# WORK REQUIRED
Would you quote every entry exactly, dropping only the pictures?

*** DATA FOR ANALYSIS Section Begins ***

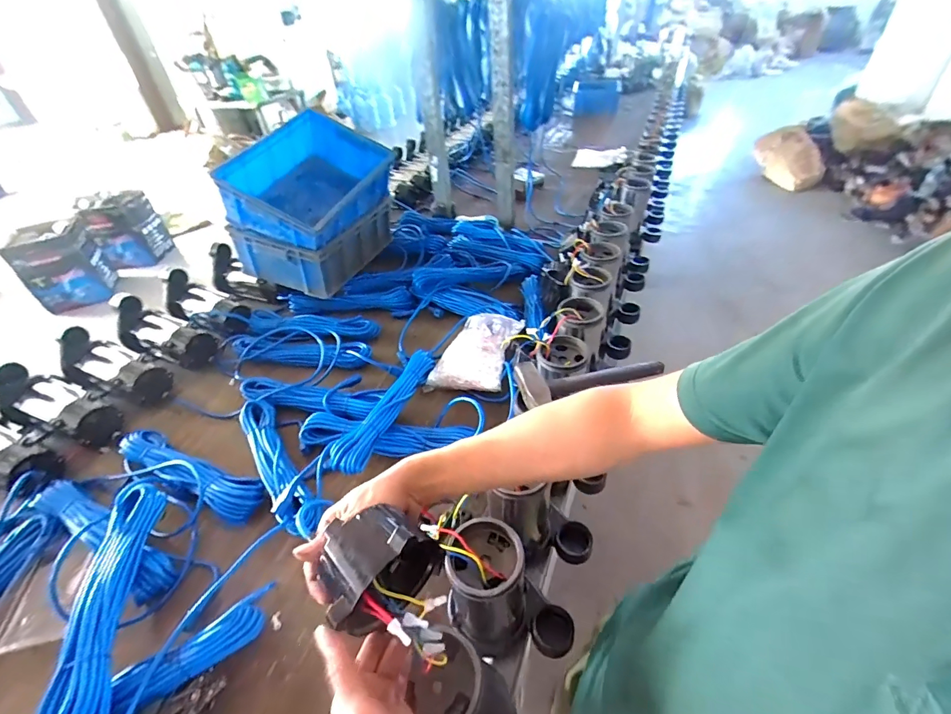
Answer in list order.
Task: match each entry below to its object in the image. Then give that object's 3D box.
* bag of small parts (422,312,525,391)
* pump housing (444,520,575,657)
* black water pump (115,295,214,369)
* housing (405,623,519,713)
[{"bbox_3d":[0.005,-0.013,0.968,0.166,0.068,0.229,12,44,17],"label":"bag of small parts"},{"bbox_3d":[0.042,0.297,0.526,0.160,0.171,0.097,15,45,21],"label":"pump housing"},{"bbox_3d":[-0.783,-0.061,1.071,0.256,0.122,0.120,13,44,18],"label":"black water pump"},{"bbox_3d":[0.008,0.381,0.435,0.133,0.163,0.091,15,45,20],"label":"housing"}]

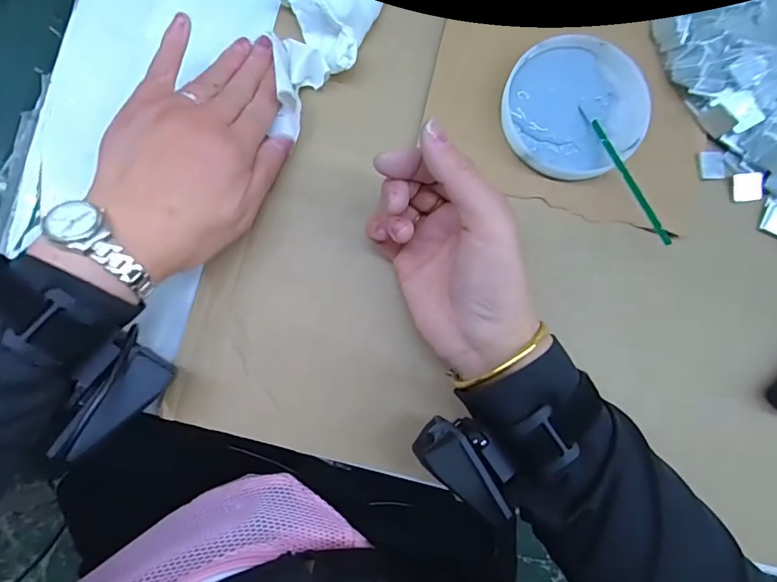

*** DATA FOR ANALYSIS Section Ends ***

# EXERCISE ANSWER
Answer in list order.
Task: match each entry below to its object in the image. Then give that object's 3D box.
* bag of small parts (422,312,525,391)
* pump housing (444,520,575,657)
* black water pump (115,295,214,369)
* housing (405,623,519,713)
[{"bbox_3d":[0.005,-0.013,0.968,0.166,0.068,0.229,12,44,17],"label":"bag of small parts"},{"bbox_3d":[0.042,0.297,0.526,0.160,0.171,0.097,15,45,21],"label":"pump housing"},{"bbox_3d":[-0.783,-0.061,1.071,0.256,0.122,0.120,13,44,18],"label":"black water pump"},{"bbox_3d":[0.008,0.381,0.435,0.133,0.163,0.091,15,45,20],"label":"housing"}]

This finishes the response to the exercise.